Exploring the Antimicrobial and Antiviral Properties of Cryptic Peptides from Human Fibrinogen

Fibrinogen (FIB), a key component of the coagulation cascade, is traditionally recognized for its role in hemostasis and tissue repair. However, due to its high plasma abundance and susceptibility to proteolytic cleavage during inflammation, it may also represent a previously unrecognized source of bioactive peptides. This study presents, for the first time, a comprehensive analysis of the antimicrobial, anti-inflammatory, and antiviral properties of six cationic antimicrobial peptides (AMPs) deriving from the C-terminal extremities of the three subunits of human fibrinogen (FIBα, FIBβ, and FIBγ), identified using a scoring function developed by our group. Antibacterial assays against Gram-positive and Gram-negative pathogens revealed different antimicrobial activity profile depending on their parent protein. Selected peptides displayed additive or synergistic effects when combined with conventional antibiotics or the thrombin-derived peptide (P)GKY20, highlighting their potential for combination therapies.

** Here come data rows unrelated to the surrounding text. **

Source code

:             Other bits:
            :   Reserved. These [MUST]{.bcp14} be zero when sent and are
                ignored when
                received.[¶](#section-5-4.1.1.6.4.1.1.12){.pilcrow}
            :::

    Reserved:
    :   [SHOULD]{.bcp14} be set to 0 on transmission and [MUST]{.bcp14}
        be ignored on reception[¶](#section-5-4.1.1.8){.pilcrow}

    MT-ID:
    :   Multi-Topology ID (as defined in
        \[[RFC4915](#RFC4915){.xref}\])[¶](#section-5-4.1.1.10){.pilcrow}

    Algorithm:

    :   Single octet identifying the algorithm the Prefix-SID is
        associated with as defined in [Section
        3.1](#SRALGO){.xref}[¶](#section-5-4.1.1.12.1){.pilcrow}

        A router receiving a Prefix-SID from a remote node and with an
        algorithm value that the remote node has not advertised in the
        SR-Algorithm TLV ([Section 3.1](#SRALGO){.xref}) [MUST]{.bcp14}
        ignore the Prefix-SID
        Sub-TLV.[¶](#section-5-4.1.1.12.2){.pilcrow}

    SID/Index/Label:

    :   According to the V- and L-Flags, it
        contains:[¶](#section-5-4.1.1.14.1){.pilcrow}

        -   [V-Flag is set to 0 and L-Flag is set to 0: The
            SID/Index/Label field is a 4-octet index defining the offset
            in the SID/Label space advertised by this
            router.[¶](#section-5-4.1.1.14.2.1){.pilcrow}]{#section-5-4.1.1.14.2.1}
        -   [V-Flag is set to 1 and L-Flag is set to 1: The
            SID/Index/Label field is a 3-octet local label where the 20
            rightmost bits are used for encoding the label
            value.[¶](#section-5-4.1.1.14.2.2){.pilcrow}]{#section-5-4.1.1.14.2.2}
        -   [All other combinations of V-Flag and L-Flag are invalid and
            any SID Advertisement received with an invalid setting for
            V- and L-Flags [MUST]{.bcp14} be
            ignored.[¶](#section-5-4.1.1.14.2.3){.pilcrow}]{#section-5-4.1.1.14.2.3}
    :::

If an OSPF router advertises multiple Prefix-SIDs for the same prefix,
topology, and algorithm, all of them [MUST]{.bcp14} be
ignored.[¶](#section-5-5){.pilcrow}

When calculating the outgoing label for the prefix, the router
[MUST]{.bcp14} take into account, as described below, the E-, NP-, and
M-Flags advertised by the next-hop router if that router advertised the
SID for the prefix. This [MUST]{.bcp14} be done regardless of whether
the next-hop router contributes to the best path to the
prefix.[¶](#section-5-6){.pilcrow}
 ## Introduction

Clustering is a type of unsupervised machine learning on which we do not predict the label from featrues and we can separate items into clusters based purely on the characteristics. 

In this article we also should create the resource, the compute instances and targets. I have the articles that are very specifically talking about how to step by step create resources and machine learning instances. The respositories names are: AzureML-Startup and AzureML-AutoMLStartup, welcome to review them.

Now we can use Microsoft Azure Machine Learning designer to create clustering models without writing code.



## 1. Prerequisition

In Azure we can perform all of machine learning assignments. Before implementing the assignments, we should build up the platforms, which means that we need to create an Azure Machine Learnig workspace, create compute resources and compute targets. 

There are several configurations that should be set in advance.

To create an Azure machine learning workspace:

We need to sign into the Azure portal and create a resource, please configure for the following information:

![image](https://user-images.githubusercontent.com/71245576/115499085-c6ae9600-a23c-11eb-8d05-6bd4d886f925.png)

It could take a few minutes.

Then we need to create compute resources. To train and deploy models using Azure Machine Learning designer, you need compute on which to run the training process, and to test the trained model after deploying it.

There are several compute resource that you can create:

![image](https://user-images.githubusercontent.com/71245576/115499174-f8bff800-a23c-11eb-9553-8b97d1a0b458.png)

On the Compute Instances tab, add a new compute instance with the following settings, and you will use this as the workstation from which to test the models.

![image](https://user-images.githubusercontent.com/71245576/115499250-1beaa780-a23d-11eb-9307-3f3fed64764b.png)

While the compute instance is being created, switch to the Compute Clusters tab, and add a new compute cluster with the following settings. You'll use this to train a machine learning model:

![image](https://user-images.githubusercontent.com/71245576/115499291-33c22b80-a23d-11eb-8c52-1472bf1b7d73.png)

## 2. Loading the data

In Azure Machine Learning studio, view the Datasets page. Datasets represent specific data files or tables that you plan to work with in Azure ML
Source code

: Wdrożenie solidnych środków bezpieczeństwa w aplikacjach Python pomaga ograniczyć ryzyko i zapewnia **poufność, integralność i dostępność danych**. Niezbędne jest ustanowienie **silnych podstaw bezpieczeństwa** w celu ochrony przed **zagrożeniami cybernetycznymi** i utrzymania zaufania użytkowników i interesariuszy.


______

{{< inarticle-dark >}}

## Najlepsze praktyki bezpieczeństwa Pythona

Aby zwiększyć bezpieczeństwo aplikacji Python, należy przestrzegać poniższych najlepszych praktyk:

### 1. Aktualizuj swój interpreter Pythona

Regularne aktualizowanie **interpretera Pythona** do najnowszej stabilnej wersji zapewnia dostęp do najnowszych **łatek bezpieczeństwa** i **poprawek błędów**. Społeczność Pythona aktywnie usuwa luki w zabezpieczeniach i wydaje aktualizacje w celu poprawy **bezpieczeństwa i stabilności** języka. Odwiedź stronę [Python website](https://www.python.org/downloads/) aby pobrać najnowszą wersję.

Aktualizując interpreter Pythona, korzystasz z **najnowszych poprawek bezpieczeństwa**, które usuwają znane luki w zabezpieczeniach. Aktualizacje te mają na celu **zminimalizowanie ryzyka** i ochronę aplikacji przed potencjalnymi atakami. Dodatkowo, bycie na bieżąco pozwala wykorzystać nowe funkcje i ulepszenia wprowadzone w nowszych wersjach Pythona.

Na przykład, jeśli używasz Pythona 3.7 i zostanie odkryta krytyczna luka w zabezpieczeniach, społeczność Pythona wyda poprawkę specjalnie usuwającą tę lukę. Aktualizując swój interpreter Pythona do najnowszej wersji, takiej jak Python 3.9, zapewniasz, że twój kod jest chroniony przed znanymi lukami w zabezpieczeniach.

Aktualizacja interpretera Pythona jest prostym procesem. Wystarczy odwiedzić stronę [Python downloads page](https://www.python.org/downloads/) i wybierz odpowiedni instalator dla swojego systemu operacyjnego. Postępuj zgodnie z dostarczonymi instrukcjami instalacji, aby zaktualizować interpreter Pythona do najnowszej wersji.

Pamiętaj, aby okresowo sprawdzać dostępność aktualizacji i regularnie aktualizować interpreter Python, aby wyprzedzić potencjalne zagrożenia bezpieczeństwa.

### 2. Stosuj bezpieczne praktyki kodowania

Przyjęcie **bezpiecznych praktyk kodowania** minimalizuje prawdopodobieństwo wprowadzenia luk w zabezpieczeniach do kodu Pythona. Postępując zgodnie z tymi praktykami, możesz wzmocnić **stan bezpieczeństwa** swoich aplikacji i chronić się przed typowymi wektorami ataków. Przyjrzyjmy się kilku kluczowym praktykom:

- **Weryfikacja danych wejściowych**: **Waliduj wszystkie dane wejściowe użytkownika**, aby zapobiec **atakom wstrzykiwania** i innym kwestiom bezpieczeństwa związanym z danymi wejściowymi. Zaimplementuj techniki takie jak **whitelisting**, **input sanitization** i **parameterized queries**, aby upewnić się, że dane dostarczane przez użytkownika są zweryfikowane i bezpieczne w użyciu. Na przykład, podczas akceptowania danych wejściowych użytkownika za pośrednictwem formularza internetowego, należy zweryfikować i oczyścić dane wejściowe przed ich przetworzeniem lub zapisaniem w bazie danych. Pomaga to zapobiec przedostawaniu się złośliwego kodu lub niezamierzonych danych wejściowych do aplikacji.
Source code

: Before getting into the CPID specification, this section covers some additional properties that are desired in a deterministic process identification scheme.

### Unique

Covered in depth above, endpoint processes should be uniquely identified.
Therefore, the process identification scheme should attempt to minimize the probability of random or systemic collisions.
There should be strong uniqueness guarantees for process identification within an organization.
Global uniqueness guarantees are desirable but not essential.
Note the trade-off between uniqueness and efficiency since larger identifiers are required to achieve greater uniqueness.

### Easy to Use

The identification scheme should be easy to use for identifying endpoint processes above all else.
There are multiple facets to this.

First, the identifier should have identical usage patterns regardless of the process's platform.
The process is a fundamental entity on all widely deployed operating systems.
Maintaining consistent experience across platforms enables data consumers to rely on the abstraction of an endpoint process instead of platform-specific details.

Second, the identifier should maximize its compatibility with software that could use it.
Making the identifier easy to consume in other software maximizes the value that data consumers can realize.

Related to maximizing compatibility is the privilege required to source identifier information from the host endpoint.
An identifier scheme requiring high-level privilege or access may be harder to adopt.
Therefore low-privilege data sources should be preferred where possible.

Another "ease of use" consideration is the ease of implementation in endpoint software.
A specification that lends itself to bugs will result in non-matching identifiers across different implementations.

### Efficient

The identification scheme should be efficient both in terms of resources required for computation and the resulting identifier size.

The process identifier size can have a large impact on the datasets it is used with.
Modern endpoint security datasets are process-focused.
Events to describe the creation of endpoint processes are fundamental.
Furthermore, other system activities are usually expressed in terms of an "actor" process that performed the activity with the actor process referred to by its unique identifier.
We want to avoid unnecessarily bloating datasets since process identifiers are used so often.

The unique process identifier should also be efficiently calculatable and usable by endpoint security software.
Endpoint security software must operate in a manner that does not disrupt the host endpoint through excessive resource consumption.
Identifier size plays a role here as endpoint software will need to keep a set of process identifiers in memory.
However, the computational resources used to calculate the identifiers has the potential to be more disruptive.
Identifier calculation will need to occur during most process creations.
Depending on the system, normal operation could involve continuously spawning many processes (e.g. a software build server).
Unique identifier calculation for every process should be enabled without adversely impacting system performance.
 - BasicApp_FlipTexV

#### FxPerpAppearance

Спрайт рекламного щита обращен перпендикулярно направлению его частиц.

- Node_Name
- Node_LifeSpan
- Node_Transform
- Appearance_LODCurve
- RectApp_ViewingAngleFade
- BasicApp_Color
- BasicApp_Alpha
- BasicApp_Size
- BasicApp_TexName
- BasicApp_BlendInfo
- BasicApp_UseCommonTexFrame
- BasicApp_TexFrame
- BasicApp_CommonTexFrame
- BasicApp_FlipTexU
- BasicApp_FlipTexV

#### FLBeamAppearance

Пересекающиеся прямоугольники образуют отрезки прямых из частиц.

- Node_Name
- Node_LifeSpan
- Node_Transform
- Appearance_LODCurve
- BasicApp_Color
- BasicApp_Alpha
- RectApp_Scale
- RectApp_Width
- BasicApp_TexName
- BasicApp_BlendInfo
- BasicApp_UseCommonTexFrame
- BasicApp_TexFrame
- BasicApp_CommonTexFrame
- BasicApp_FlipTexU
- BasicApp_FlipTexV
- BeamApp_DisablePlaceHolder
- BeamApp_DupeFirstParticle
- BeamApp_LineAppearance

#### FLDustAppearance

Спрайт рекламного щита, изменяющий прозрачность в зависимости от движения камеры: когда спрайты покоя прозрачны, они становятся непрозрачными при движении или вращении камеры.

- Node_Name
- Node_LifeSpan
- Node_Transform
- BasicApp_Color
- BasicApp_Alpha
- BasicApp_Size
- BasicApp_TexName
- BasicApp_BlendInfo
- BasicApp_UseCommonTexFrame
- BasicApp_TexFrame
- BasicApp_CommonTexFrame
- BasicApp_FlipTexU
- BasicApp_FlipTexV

Hemolytic assay confirmed the biocompatibility of fibrinogen-derived cryptic peptides with erythrocytes. Furthermore, the peptides significantly reduced LPS-induced nitric oxide release in murine macrophages Raw 264.7 cells, indicating anti-inflammatory activity. Notably, antiviral activity was observed against enveloped viruses (HCoV-229E and HSV-1) under various treatment conditions, while no activity was detected against the non-enveloped virus CVB3. Overall, these findings reveal human fibrinogen as a source of multifunctional cryptic peptides with broad-spectrum antimicrobial, antiviral, and immunomodulatory activities, supporting their potential as part of the innate immune system.